解决方案不是很稳定,以后需要调整。但它会告诉你存档的可能方法。

将您的文本拆分为单独的句子,并将每个句子保存为数组中的一个元素。这样就可以在迭代数组时确定句子的长度。只要句子和上一句都小于最大块长度,就把字符串放到一个临时变量中。一旦临时变量的文本长度 + 当前记录的长度大于最大块长度,记录将作为块存储在新数组中。

<?php
$txt = "111. 222 222. 333 333 333. 444 444 444 444. 555 555 555 555 555. 333 333 333. 222 222. 111.";

$length = 30;
$arr = explode(". ", $txt);
$b = [];
$tmp = '';

foreach($arr as $k => $s) {
    if (strlen($s) + strlen($tmp) <= ($length) ) {
        $tmp = $tmp . $s .'. ';
    } else {
        $b[] = $tmp;
        $tmp = '';
        $tmp = $s . '. ';
    }
    
    if((count($arr)-1) === $k) {
        $b[] = substr($tmp, 0, -2);   
    }    
}

print_r($arr);
print_r($b);

输出

// Sentence Array
Array
(
    [0] => 111
    [1] => 222 222
    [2] => 333 333 333
    [3] => 444 444 444 444
    [4] => 555 555 555 555 555
    [5] => 333 333 333
    [6] => 222 222
    [7] => 111.
)

// Your new Block Array
Array
(
    [0] => 111. 222 222. 333 333 333. 
    [1] => 444 444 444 444.
    [2] => 555 555 555 555 555.
    [3] => 333 333 333. 222 222. 111.
)

似乎更容易按句子拆分,然后你应该能够在它上面循环并在你超出边界时连接起来

$data = 'Lorem ipsum dolor sit amet, consectetur adipiscing elit, sed do eiusmod tempor incididunt ut labore et dolore magna aliqua.
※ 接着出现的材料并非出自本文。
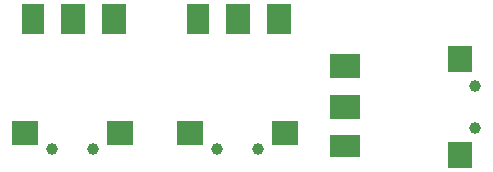
<source format=gtp>
G04 MADE WITH FRITZING*
G04 WWW.FRITZING.ORG*
G04 DOUBLE SIDED*
G04 HOLES PLATED*
G04 CONTOUR ON CENTER OF CONTOUR VECTOR*
%ASAXBY*%
%FSLAX23Y23*%
%MOIN*%
%OFA0B0*%
%SFA1.0B1.0*%
%ADD10C,0.039361*%
%ADD11R,0.088792X0.078736*%
%ADD12R,0.078750X0.098417*%
%ADD13R,0.088778X0.078736*%
%ADD14R,0.078208X0.098417*%
%ADD15R,0.078736X0.088792*%
%ADD16R,0.098417X0.078750*%
%ADD17R,0.078736X0.088778*%
%ADD18R,0.098417X0.078208*%
%ADD19R,0.001000X0.001000*%
%LNPASTEMASK1*%
G90*
G70*
G54D10*
X878Y88D03*
X1017Y88D03*
X1740Y157D03*
X1740Y296D03*
X328Y88D03*
X467Y88D03*
G54D11*
X1106Y139D03*
G54D12*
X949Y521D03*
G54D13*
X789Y139D03*
G54D12*
X1084Y521D03*
G54D14*
X816Y521D03*
G54D15*
X1689Y385D03*
G54D16*
X1307Y228D03*
G54D17*
X1689Y68D03*
G54D16*
X1307Y363D03*
G54D18*
X1307Y95D03*
G54D11*
X556Y139D03*
G54D12*
X399Y521D03*
G54D13*
X239Y139D03*
G54D12*
X534Y521D03*
G54D14*
X266Y521D03*
G54D19*
D02*
G04 End of PasteMask1*
M02*
</source>
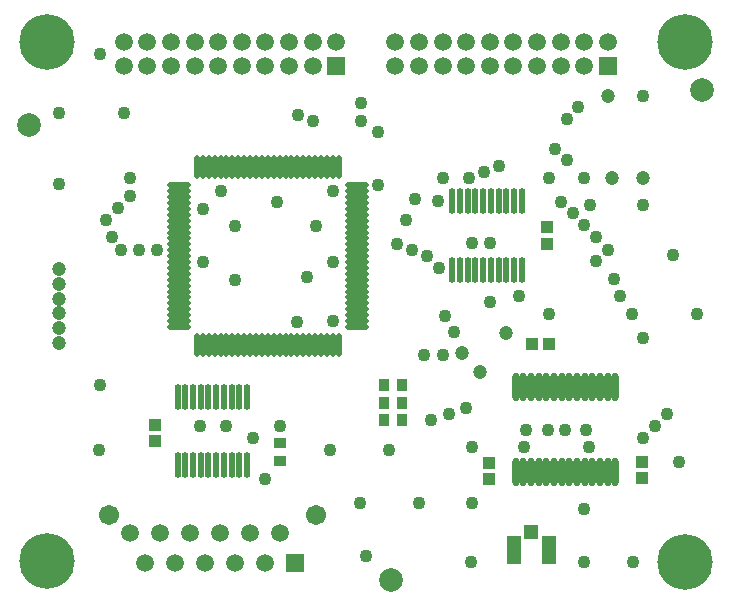
<source format=gts>
%FSLAX43Y43*%
%MOMM*%
G71*
G01*
G75*
G04 Layer_Color=8388736*
%ADD10C,0.305*%
%ADD11C,1.000*%
%ADD12O,0.350X2.000*%
%ADD13R,0.700X0.900*%
%ADD14R,0.900X0.800*%
%ADD15R,0.800X0.900*%
%ADD16R,0.900X0.700*%
%ADD17O,1.800X0.300*%
%ADD18O,0.300X1.800*%
%ADD19O,0.450X2.200*%
%ADD20R,1.050X2.200*%
%ADD21R,1.000X1.050*%
%ADD22C,0.127*%
%ADD23C,4.500*%
%ADD24C,1.500*%
%ADD25C,1.300*%
%ADD26R,1.300X1.300*%
%ADD27C,0.889*%
%ADD28R,1.400X1.100*%
%ADD29R,1.400X1.200*%
%ADD30R,2.100X0.900*%
%ADD31R,2.100X3.200*%
%ADD32C,0.600*%
%ADD33C,0.250*%
%ADD34C,0.200*%
%ADD35C,0.100*%
%ADD36C,0.152*%
%ADD37C,0.152*%
%ADD38C,1.203*%
%ADD39C,2.000*%
%ADD40O,0.553X2.203*%
%ADD41R,0.903X1.103*%
%ADD42R,1.103X1.003*%
%ADD43R,1.003X1.103*%
%ADD44R,1.103X0.903*%
%ADD45O,2.003X0.503*%
%ADD46O,0.503X2.003*%
%ADD47O,0.653X2.403*%
%ADD48R,1.253X2.403*%
%ADD49R,1.203X1.253*%
%ADD50C,4.703*%
%ADD51C,1.703*%
%ADD52C,1.503*%
%ADD53R,1.503X1.503*%
%ADD54C,1.092*%
D38*
X50800Y35500D02*
D03*
X50500Y42500D02*
D03*
X53500Y35500D02*
D03*
X39700Y19100D02*
D03*
X38100Y20700D02*
D03*
X41900Y22400D02*
D03*
X4000Y27800D02*
D03*
Y26550D02*
D03*
Y25300D02*
D03*
Y24050D02*
D03*
Y22800D02*
D03*
Y21550D02*
D03*
D39*
X32100Y1500D02*
D03*
X1500Y40000D02*
D03*
X58500Y43000D02*
D03*
D40*
X19925Y11200D02*
D03*
X19275D02*
D03*
X18625D02*
D03*
X17975D02*
D03*
X17325D02*
D03*
X16675D02*
D03*
X16025D02*
D03*
X15375D02*
D03*
X14725D02*
D03*
X14075D02*
D03*
X19925Y17000D02*
D03*
X19275D02*
D03*
X18625D02*
D03*
X17975D02*
D03*
X17325D02*
D03*
X16675D02*
D03*
X16025D02*
D03*
X15375D02*
D03*
X14725D02*
D03*
X14075D02*
D03*
X37331Y33558D02*
D03*
X37981D02*
D03*
X38631D02*
D03*
X39281D02*
D03*
X39931D02*
D03*
X40581D02*
D03*
X41231D02*
D03*
X41881D02*
D03*
X42531D02*
D03*
X43181D02*
D03*
X37331Y27758D02*
D03*
X37981D02*
D03*
X38631D02*
D03*
X39281D02*
D03*
X39931D02*
D03*
X40581D02*
D03*
X41231D02*
D03*
X41881D02*
D03*
X42531D02*
D03*
X43181D02*
D03*
D41*
X33050Y15000D02*
D03*
X31550D02*
D03*
X33050Y16500D02*
D03*
X31550D02*
D03*
X33050Y18000D02*
D03*
X31550D02*
D03*
D42*
X12152Y13212D02*
D03*
Y14612D02*
D03*
X53400Y10100D02*
D03*
Y11500D02*
D03*
X40400Y10000D02*
D03*
Y11400D02*
D03*
X45310Y31360D02*
D03*
Y29960D02*
D03*
D43*
X44100Y21500D02*
D03*
X45500D02*
D03*
D44*
X22700Y13050D02*
D03*
Y11550D02*
D03*
D45*
X14150Y34900D02*
D03*
Y34400D02*
D03*
Y33900D02*
D03*
Y33400D02*
D03*
Y32900D02*
D03*
Y32400D02*
D03*
Y31900D02*
D03*
Y31400D02*
D03*
Y30900D02*
D03*
Y30400D02*
D03*
Y29900D02*
D03*
Y29400D02*
D03*
Y28900D02*
D03*
Y28400D02*
D03*
Y27900D02*
D03*
Y27400D02*
D03*
Y26900D02*
D03*
Y26400D02*
D03*
Y25900D02*
D03*
Y25400D02*
D03*
Y24900D02*
D03*
Y24400D02*
D03*
Y23900D02*
D03*
Y23400D02*
D03*
Y22900D02*
D03*
X29250D02*
D03*
Y23400D02*
D03*
Y23900D02*
D03*
Y24400D02*
D03*
Y24900D02*
D03*
Y25400D02*
D03*
Y25900D02*
D03*
Y26400D02*
D03*
Y26900D02*
D03*
Y27400D02*
D03*
Y27900D02*
D03*
Y28400D02*
D03*
Y28900D02*
D03*
Y29400D02*
D03*
Y29900D02*
D03*
Y30400D02*
D03*
Y30900D02*
D03*
Y31400D02*
D03*
Y31900D02*
D03*
Y32400D02*
D03*
Y32900D02*
D03*
Y33400D02*
D03*
Y33900D02*
D03*
Y34400D02*
D03*
Y34900D02*
D03*
D46*
X15700Y21350D02*
D03*
X16200D02*
D03*
X16700D02*
D03*
X17200D02*
D03*
X17700D02*
D03*
X18200D02*
D03*
X18700D02*
D03*
X19200D02*
D03*
X19700D02*
D03*
X20200D02*
D03*
X20700D02*
D03*
X21200D02*
D03*
X21700D02*
D03*
X22200D02*
D03*
X22700D02*
D03*
X23200D02*
D03*
X23700D02*
D03*
X24200D02*
D03*
X24700D02*
D03*
X25200D02*
D03*
X25700D02*
D03*
X26200D02*
D03*
X26700D02*
D03*
X27200D02*
D03*
X27700D02*
D03*
Y36450D02*
D03*
X27200D02*
D03*
X26700D02*
D03*
X26200D02*
D03*
X25700D02*
D03*
X25200D02*
D03*
X24700D02*
D03*
X24200D02*
D03*
X23700D02*
D03*
X23200D02*
D03*
X22700D02*
D03*
X22200D02*
D03*
X21700D02*
D03*
X21200D02*
D03*
X20700D02*
D03*
X20200D02*
D03*
X19700D02*
D03*
X19200D02*
D03*
X18700D02*
D03*
X18200D02*
D03*
X17700D02*
D03*
X17200D02*
D03*
X16700D02*
D03*
X16200D02*
D03*
X15700D02*
D03*
D47*
X42675Y17800D02*
D03*
X43325D02*
D03*
X43975D02*
D03*
X44625D02*
D03*
X45275D02*
D03*
X45925D02*
D03*
X46575D02*
D03*
X47225D02*
D03*
X47875D02*
D03*
X48525D02*
D03*
X49175D02*
D03*
X49825D02*
D03*
X50475D02*
D03*
X51125D02*
D03*
X42675Y10600D02*
D03*
X43325D02*
D03*
X43975D02*
D03*
X44625D02*
D03*
X45275D02*
D03*
X45925D02*
D03*
X46575D02*
D03*
X47225D02*
D03*
X47875D02*
D03*
X48525D02*
D03*
X49175D02*
D03*
X49825D02*
D03*
X50475D02*
D03*
X51125D02*
D03*
D48*
X45475Y4000D02*
D03*
X42525D02*
D03*
D49*
X44000Y5525D02*
D03*
D50*
X57000Y3000D02*
D03*
X3000Y3100D02*
D03*
X57000Y47000D02*
D03*
X3000D02*
D03*
D51*
X8250Y6950D02*
D03*
X25820D02*
D03*
D52*
X20210Y5470D02*
D03*
X22750D02*
D03*
X21480Y2930D02*
D03*
X18940D02*
D03*
X17670Y5470D02*
D03*
X16400Y2930D02*
D03*
X15130Y5470D02*
D03*
X13860Y2930D02*
D03*
X12590Y5470D02*
D03*
X11320Y2930D02*
D03*
X10050Y5470D02*
D03*
X32500Y47000D02*
D03*
Y45000D02*
D03*
X34500Y47000D02*
D03*
Y45000D02*
D03*
X36500Y47000D02*
D03*
Y45000D02*
D03*
X38500Y47000D02*
D03*
Y45000D02*
D03*
X40500Y47000D02*
D03*
Y45000D02*
D03*
X42500Y47000D02*
D03*
X42500Y45000D02*
D03*
X44500Y47000D02*
D03*
Y45000D02*
D03*
X46500Y47000D02*
D03*
Y45000D02*
D03*
X48500D02*
D03*
X50500Y47000D02*
D03*
X48500Y47000D02*
D03*
X9500D02*
D03*
Y45000D02*
D03*
X11500Y47000D02*
D03*
Y45000D02*
D03*
X13500Y47000D02*
D03*
Y45000D02*
D03*
X15500Y47000D02*
D03*
Y45000D02*
D03*
X17500Y47000D02*
D03*
Y45000D02*
D03*
X19500Y47000D02*
D03*
X19500Y45000D02*
D03*
X21500Y47000D02*
D03*
Y45000D02*
D03*
X23500Y47000D02*
D03*
Y45000D02*
D03*
X25500D02*
D03*
X27500Y47000D02*
D03*
X25500Y47000D02*
D03*
D53*
X24020Y2930D02*
D03*
X50500Y45000D02*
D03*
X27500D02*
D03*
D54*
X29500Y8000D02*
D03*
X45514Y24014D02*
D03*
X35500Y15000D02*
D03*
X51000Y27000D02*
D03*
X48500Y35500D02*
D03*
X50500Y29400D02*
D03*
X49500Y28500D02*
D03*
X43000Y25500D02*
D03*
X51500D02*
D03*
X49500Y30500D02*
D03*
X48500Y31500D02*
D03*
X47545Y32545D02*
D03*
X46500Y33500D02*
D03*
X48500Y7500D02*
D03*
X56500Y11500D02*
D03*
X53500Y22000D02*
D03*
X30987Y34887D02*
D03*
Y39387D02*
D03*
X45500Y35500D02*
D03*
X53500Y33200D02*
D03*
X49000D02*
D03*
X8500Y30500D02*
D03*
X10766Y29390D02*
D03*
X12291Y29391D02*
D03*
X8000Y32000D02*
D03*
X9242Y29390D02*
D03*
X18894Y26850D02*
D03*
X24990Y27104D02*
D03*
X29562Y40312D02*
D03*
Y41836D02*
D03*
X24228Y40820D02*
D03*
X25498Y40312D02*
D03*
X25752Y31422D02*
D03*
X22450Y33454D02*
D03*
X27200Y28400D02*
D03*
X16200Y32900D02*
D03*
Y28400D02*
D03*
X24200Y23300D02*
D03*
X27200Y23400D02*
D03*
X43600Y14200D02*
D03*
X48600D02*
D03*
X43400Y12700D02*
D03*
X39000Y12700D02*
D03*
X48900Y12700D02*
D03*
X46900Y14200D02*
D03*
X45400D02*
D03*
X27200Y34400D02*
D03*
X18894Y31422D02*
D03*
X17700Y34400D02*
D03*
X9000Y33000D02*
D03*
X10000Y34000D02*
D03*
Y35500D02*
D03*
X20464Y13540D02*
D03*
X18178Y14556D02*
D03*
X54500Y14500D02*
D03*
X55500Y15500D02*
D03*
X53500Y13500D02*
D03*
X38500Y16000D02*
D03*
X37000Y15500D02*
D03*
X36500Y20500D02*
D03*
X37500Y22500D02*
D03*
X40500Y25000D02*
D03*
Y30000D02*
D03*
X39000D02*
D03*
X41246Y36502D02*
D03*
X38706Y35486D02*
D03*
X39976Y35994D02*
D03*
X36100Y33600D02*
D03*
X33880Y29390D02*
D03*
X32610Y29898D02*
D03*
X35150Y28882D02*
D03*
X33372Y31930D02*
D03*
X34134Y33708D02*
D03*
X36700Y23800D02*
D03*
X16000Y14500D02*
D03*
X30000Y3500D02*
D03*
X52500Y24014D02*
D03*
X58000Y24000D02*
D03*
X34900Y20500D02*
D03*
X36200Y27900D02*
D03*
X36500Y35500D02*
D03*
X46000Y38000D02*
D03*
X48000Y41500D02*
D03*
X47000Y40500D02*
D03*
Y37000D02*
D03*
X22700Y14500D02*
D03*
X21500Y10000D02*
D03*
X56000Y29000D02*
D03*
X52600Y3000D02*
D03*
X48500D02*
D03*
X38900D02*
D03*
X27000Y12500D02*
D03*
X39000Y8000D02*
D03*
X34500D02*
D03*
X32000Y12500D02*
D03*
X7400D02*
D03*
X7500Y18000D02*
D03*
X4000Y35000D02*
D03*
Y41000D02*
D03*
X53500Y42500D02*
D03*
X9500Y41000D02*
D03*
X7500Y46000D02*
D03*
M02*

</source>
Id cursus metus aliquam eleifend mi in nulla posuere. Hac habitasse platea dictumst vestibulum rhoncus. Elementum facilisis leo vel fringilla est. Sem et tortor consequat id. Eleifend donec pretium vulputate sapien nec. Elit pellentesque habitant morbi tristique. Dictumst vestibulum rhoncus est pellentesque elit. Quis commodo odio aenean sed adipiscing. Id volutpat lacus laoreet non curabitur gravida arcu. Sit amet massa vitae tortor condimentum. Morbi blandit cursus risus at ultrices mi tempus.
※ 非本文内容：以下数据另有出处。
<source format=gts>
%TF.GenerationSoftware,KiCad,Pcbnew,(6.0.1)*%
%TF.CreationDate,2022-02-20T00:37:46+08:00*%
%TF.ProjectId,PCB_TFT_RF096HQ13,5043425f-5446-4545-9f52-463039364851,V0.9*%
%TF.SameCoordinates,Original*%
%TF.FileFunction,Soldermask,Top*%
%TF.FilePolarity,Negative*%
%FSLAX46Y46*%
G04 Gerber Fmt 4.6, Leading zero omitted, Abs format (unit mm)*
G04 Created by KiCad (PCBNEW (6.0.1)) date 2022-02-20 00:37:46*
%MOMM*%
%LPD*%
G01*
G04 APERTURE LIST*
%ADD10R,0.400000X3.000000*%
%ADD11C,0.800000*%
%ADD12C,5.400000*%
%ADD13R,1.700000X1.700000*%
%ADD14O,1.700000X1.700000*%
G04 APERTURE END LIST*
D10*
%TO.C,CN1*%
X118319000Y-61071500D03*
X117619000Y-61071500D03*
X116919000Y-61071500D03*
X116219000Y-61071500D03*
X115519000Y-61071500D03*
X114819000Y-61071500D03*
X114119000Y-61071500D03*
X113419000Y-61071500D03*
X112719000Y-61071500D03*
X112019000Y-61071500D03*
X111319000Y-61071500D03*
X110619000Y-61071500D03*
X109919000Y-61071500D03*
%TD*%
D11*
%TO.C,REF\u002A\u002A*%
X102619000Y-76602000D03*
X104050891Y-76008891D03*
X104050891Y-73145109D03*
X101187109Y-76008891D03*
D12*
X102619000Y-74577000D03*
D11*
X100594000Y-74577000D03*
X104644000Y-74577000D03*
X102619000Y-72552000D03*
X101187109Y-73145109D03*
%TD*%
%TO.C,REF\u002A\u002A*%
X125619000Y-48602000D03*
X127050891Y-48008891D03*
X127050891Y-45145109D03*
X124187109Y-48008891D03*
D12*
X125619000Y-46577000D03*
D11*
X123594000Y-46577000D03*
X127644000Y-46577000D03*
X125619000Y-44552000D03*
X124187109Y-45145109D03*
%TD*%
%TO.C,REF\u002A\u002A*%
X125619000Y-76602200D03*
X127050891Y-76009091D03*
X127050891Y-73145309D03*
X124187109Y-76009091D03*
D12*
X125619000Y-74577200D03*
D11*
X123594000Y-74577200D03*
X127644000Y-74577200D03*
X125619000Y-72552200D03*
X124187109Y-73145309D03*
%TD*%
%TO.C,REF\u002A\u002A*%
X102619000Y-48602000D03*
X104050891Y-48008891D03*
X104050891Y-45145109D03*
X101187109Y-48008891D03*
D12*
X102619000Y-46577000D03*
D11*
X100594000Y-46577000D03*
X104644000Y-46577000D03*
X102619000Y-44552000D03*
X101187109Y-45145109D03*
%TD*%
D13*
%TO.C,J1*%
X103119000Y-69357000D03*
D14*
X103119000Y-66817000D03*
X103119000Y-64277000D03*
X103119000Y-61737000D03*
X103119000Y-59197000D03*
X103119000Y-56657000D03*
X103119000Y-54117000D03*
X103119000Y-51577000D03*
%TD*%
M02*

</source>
Tortor consequat id porta nibh venenatis cras sed. Urna et pharetra pharetra massa massa. Ut consequat semper viverra nam. Hac habitasse platea dictumst quisque sagittis. Commodo odio aenean sed adipiscing diam donec. Imperdiet proin fermentum leo vel orci porta. Quisque non tellus orci ac auctor augue. In cursus turpis massa tincidunt dui. Purus faucibus ornare suspendisse sed. Tristique senectus et netus et malesuada fames ac turpis.';

$splited = preg_split('/([^.]+\.)/mU', $data, -1, PREG_SPLIT_DELIM_CAPTURE);
// Basically here, I try to find everything before a `.`

$cleaned = array_filter(array_map('trim', $splited));

var_dump($cleaned);

我有那个

array(22) {
  [1]=>
  string(123) "Lorem ipsum dolor sit amet, consectetur adipiscing elit, sed do eiusmod tempor incididunt ut labore et dolore magna aliqua."
  [3]=>
  string(53) "Id cursus metus aliquam eleifend mi in nulla posuere."
  [5]=>
  string(49) "Hac habitasse platea dictumst vestibulum rhoncus."
  [7]=>
  string(42) "Elementum facilisis leo vel fringilla est."
  [9]=>
  string(27) "Sem et tortor consequat id."
  [11]=>
  string(44) "Eleifend donec pretium vulputate sapien nec."
  [13]=>
  string(43) "Elit pellentesque habitant morbi tristique."
  [15]=>
  string(50) "Dictumst vestibulum rhoncus est pellentesque elit."
  [17]=>
  string(40) "Quis commodo odio aenean sed adipiscing."
  [19]=>
  string(53) "Id volutpat lacus laoreet non curabitur gravida arcu."
  [21]=>
  string(40) "Sit amet massa vitae tortor condimentum."
  [23]=>
  string(49) "Morbi blandit cursus risus at ultrices mi tempus."
  [25]=>
  string(50) "Tortor consequat id porta nibh venenatis cras sed."
  [27]=>
  string(38) "Urna et pharetra pharetra massa massa."
  [29]=>
  string(32) "Ut consequat semper viverra nam."
  [31]=>
  string(47) "Hac habitasse platea dictumst quisque sagittis."
  [33]=>
  string(46) "Commodo odio aenean sed adipiscing diam donec."
  [35]=>
  string(45) "Imperdiet proin fermentum leo vel orci porta."
  [37]=>
  string(40) "Quisque non tellus orci ac auctor augue."
  [39]=>
  string(37) "In cursus turpis massa tincidunt dui."
  [41]=>
  string(38) "Purus faucibus ornare suspendisse sed."
  [43]=>
  string(57) "Tristique senectus et netus et malesuada fames ac turpis."
}

Maik 的快速更新 ;)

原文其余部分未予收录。